Gülşen bugün hakim karşısına çıktı ve savunmasında şunları söyledi:

"İki kişi arasında geçen bu diyalog nedense hedefe oturtuldu. Değerlerini incitmiş olabileceğim herkesten özür de diledim. Mesleki kimliğim ve duruşumun bir bedeli olarak mağdurum. Kadınlığım, bedenim, eşliğim, anneliğim üzerinden defalarca sözel olarak linç ve istismara uğradım hatta hedef gösterildim. Ama yine de duygu ve düşüncemi yeri geldiğinde ifade eden biriyim. Sahnedeki şaka, toplumsal duyarlılığımım bir uzantısı, tezahürü değildi. Sadece iki kişi arasındaki şakaydı.
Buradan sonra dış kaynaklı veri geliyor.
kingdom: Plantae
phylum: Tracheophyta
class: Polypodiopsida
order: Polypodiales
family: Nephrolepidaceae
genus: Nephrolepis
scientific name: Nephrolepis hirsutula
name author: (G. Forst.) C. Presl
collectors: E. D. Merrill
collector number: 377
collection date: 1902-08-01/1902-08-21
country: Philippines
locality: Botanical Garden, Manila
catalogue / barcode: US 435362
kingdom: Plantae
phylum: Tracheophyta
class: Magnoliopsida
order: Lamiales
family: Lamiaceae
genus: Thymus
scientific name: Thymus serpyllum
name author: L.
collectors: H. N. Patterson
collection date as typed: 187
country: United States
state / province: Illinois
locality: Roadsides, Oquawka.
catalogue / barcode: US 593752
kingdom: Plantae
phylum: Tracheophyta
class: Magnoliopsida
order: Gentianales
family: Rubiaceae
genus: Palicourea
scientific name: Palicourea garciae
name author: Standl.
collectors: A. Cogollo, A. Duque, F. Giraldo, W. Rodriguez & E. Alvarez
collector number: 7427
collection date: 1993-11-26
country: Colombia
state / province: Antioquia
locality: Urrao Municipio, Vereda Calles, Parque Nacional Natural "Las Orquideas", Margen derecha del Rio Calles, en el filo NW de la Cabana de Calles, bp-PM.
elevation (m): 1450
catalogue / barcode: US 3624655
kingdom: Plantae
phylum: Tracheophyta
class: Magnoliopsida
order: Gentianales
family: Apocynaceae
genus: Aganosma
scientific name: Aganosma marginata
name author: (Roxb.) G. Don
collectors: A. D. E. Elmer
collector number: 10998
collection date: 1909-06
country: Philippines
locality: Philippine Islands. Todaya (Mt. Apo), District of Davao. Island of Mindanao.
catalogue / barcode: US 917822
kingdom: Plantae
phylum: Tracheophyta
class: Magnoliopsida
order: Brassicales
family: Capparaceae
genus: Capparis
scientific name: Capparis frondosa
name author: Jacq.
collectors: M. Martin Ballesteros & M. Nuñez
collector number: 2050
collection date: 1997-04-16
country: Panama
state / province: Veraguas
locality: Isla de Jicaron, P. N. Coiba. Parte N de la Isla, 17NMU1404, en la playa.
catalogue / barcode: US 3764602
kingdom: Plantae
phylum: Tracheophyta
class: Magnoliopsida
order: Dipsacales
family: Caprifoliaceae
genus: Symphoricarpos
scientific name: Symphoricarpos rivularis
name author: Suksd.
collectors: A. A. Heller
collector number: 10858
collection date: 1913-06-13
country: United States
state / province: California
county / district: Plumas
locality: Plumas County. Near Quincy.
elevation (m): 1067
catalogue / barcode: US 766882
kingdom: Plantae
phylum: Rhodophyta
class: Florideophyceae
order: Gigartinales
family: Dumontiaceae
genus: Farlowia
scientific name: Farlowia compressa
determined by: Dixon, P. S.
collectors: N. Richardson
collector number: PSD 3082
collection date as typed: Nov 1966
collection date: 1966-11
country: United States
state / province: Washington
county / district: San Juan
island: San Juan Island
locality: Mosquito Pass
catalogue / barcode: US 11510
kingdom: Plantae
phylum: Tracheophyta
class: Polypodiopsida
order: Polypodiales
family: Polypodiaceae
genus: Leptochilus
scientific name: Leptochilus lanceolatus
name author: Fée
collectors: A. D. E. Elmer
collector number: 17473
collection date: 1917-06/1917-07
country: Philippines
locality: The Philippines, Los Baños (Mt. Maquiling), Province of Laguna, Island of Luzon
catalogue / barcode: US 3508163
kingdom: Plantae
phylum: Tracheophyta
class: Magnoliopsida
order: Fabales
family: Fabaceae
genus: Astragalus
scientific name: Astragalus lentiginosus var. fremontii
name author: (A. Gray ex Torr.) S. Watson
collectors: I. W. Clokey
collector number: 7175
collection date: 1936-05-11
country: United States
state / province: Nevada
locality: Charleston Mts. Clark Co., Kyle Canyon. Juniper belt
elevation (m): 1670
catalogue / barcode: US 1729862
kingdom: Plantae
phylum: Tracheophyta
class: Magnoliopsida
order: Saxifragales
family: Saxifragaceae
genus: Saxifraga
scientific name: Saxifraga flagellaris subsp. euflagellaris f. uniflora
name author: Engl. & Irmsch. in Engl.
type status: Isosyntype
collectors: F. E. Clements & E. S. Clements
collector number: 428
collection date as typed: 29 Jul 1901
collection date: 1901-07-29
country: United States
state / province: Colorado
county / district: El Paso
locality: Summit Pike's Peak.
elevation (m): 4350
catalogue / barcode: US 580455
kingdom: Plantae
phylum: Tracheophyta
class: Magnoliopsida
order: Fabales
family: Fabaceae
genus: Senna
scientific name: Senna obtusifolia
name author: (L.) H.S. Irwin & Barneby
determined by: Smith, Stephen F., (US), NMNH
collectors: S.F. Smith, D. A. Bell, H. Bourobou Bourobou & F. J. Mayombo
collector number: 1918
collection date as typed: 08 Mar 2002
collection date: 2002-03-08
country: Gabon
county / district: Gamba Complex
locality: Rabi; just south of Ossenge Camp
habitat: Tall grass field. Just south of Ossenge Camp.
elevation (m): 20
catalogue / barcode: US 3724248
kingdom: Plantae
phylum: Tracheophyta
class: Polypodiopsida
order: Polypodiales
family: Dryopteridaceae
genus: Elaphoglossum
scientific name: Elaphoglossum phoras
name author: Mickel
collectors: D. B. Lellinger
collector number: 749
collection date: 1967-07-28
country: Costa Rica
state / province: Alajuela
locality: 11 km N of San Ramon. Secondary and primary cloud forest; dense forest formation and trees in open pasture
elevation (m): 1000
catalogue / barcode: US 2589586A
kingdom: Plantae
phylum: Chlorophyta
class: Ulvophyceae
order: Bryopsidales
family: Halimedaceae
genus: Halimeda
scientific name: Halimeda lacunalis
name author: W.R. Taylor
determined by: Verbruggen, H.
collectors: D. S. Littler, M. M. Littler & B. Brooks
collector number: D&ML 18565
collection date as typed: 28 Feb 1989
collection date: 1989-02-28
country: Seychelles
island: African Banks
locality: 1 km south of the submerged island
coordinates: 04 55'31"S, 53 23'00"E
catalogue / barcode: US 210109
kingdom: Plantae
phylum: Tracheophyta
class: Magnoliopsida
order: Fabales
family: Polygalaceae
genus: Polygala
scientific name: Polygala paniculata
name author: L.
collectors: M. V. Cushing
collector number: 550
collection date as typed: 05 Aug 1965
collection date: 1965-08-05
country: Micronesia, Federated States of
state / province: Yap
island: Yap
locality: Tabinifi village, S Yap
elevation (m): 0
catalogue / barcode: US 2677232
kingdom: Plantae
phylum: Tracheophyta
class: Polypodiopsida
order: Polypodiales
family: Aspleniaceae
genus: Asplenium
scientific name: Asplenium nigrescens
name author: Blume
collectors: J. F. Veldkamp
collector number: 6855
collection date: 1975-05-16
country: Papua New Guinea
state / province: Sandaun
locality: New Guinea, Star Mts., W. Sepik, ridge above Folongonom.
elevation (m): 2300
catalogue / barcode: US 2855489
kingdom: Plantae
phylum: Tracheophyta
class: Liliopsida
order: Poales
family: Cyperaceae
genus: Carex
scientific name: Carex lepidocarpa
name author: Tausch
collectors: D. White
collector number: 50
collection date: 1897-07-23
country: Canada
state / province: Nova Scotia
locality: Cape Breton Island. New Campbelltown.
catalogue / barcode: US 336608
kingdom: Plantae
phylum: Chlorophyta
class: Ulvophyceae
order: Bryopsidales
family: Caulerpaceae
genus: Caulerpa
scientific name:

Videonun 4 ay sonra ortaya çıkarılması yayılması ertesi gün linç kampanyası başlatılması ve cezaevine girmem bir gün sürdü. Ben bütün bunları hayatta Gülşen olarak var olmamın cezalandırılması olarak görüyorum. Manevi olarak çok orantısız bedellere maruz kaldım.

Maddi manevi zarardayım. En kötüsü oğlum İspanyada. 5 yaşındaki çocuğumdan uzak kaldım. Eşimin işleri nedeniyle ben ondan, o benden mahrumdur. 50 kadar konser iptal oldu. Bunların tazminleri gerekiyordu ve ödendi. Sahnede ve arkasında kalan arkadaşlarımın da mağduriyetlerini karşıladım. Yurt dışı yasağı nedeniyle oradaki konserlerime gidemiyorum. Yeni konserler planlayamıyorum. Bu mağduriyetimin giderilmesini istiyorum. Maddi olarak sıkıntılı bir sürecin sonlanmasını hem ailem hem de iş arkadaşlarım için istiyorum."

Mahkeme, Gülşen'in beraat talebini reddeti ve imza atma şeklindeki adli kontrol şartının kaldırılması ile yurt dışı çıkış yasağının devamına hükmetti.